··· Material shown ···
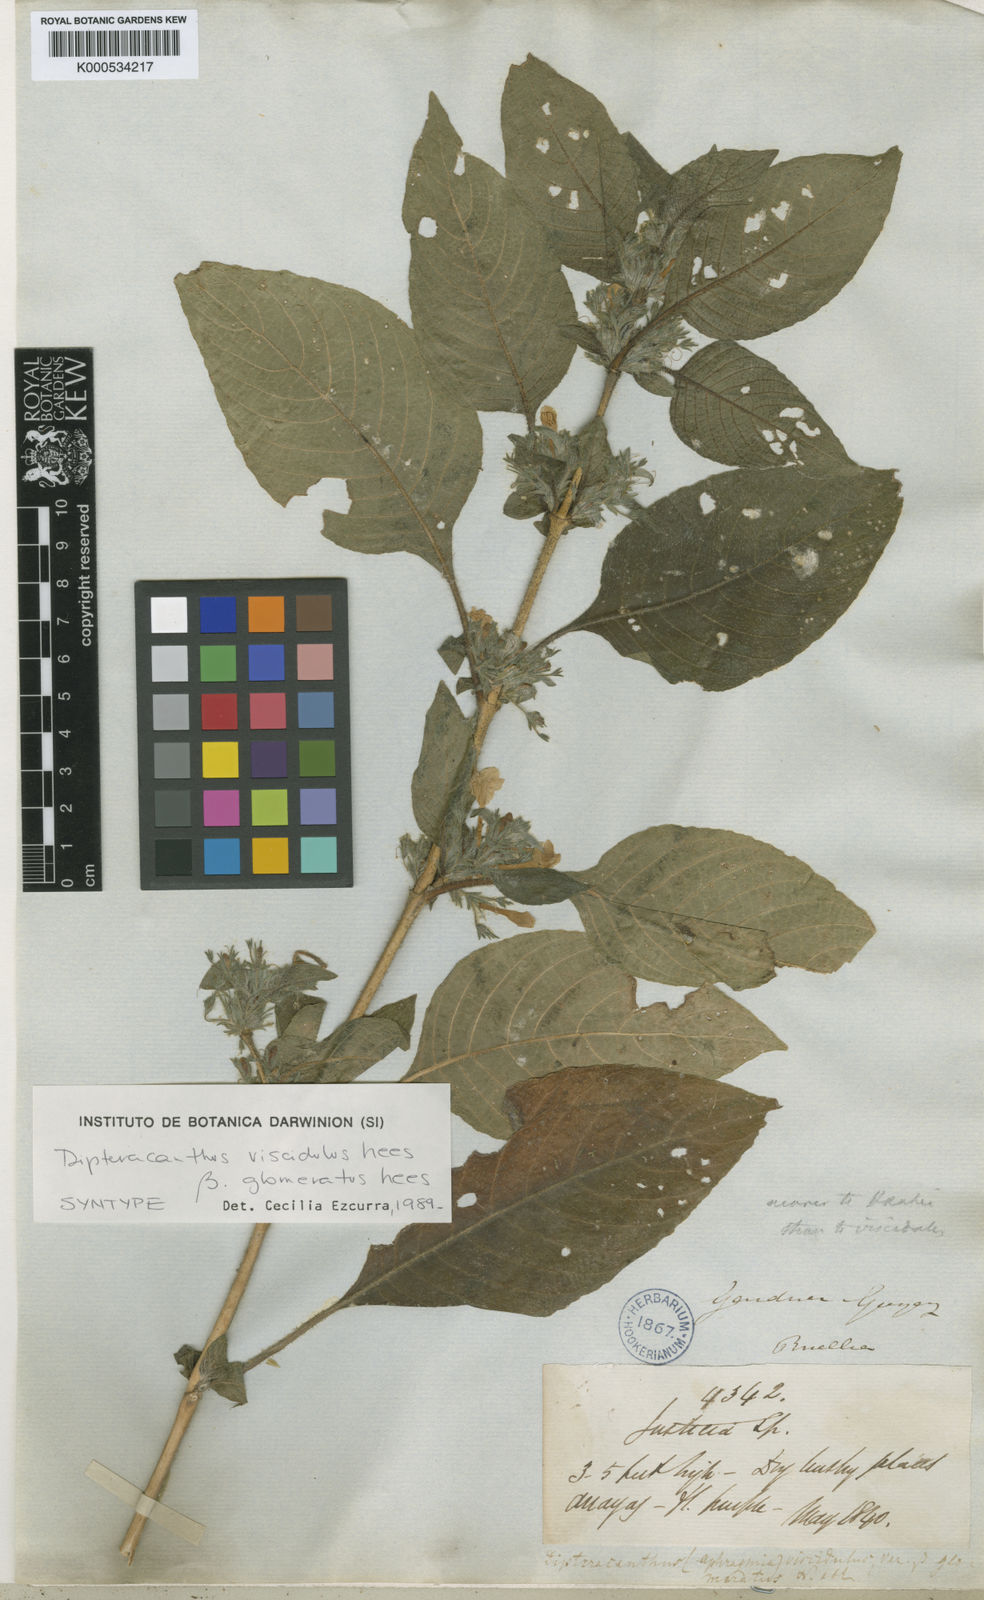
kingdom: Plantae
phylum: Tracheophyta
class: Magnoliopsida
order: Lamiales
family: Acanthaceae
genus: Ruellia
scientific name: Ruellia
···
* Given task
Update the lines of data above so that "scientific name" becomes "taxon name", leaving everything else unchanged. Leave the pictures out of your answer.

* Expected output
kingdom: Plantae
phylum: Tracheophyta
class: Magnoliopsida
order: Lamiales
family: Acanthaceae
genus: Ruellia
taxon name: Ruellia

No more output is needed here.